Eh, got off the bus to have a piss?! ;)

Bladder the size of a

RL-4891.3L.jpg
 
Lady Jane's in Failsworth - There was a graffito under a bridge near here that said "If you want sex ring Lady Janes" To which some wag had added "I think everyone knows that, but I'd rather phone your dad". Which I think is the absolute acme of comedy. Taking the piss out of someone's dad offers far more satisfaction than taking the piss outof someones mam.

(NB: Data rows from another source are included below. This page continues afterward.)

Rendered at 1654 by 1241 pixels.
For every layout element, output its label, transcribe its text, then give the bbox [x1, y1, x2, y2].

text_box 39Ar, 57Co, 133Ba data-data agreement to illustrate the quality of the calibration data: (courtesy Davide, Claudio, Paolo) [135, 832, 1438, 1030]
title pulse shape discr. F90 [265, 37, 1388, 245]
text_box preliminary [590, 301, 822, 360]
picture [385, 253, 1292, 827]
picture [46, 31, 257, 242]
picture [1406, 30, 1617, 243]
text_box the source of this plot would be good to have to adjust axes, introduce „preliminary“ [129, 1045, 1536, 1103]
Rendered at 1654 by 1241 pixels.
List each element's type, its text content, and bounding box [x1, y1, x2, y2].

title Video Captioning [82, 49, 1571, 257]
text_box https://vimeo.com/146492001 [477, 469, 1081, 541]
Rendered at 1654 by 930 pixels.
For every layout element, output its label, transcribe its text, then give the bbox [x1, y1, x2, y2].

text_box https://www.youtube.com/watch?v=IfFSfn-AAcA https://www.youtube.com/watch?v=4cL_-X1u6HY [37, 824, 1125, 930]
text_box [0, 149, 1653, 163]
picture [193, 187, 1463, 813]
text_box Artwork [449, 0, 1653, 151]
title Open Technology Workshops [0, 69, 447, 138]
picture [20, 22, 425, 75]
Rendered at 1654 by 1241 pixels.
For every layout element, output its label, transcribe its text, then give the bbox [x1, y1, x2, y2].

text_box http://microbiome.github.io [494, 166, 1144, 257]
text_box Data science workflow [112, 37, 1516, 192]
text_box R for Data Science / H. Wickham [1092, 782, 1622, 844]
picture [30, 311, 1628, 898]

Some friends of mine used to live round the corner from there. It always made me laugh when I passed as they've made no attempt whatsoever to make it look like anything else :D
 
I love donkeys more than any other animal. I used to have a donkey called Jezebel and if ever I had any land again a donkey would be the first thing I'd get. I think that's why wolfie makes sure we stay here in a flat. :(
I like their sheer bloody-mindedness and rolling eyes- perpetual angry teenagers with a dash of the devil.
 
Yes, there's all that but apart from sometimes kicking you on the shins, they are just really lovely and gentle. :)
Oh definitely. In my dream world, the kids being extremely very naughty on the park opposite which consists of a lone swing (they are very resourceful it must be said) are replaced by a load of borked rescue goats, donkeys and ex battery chickens.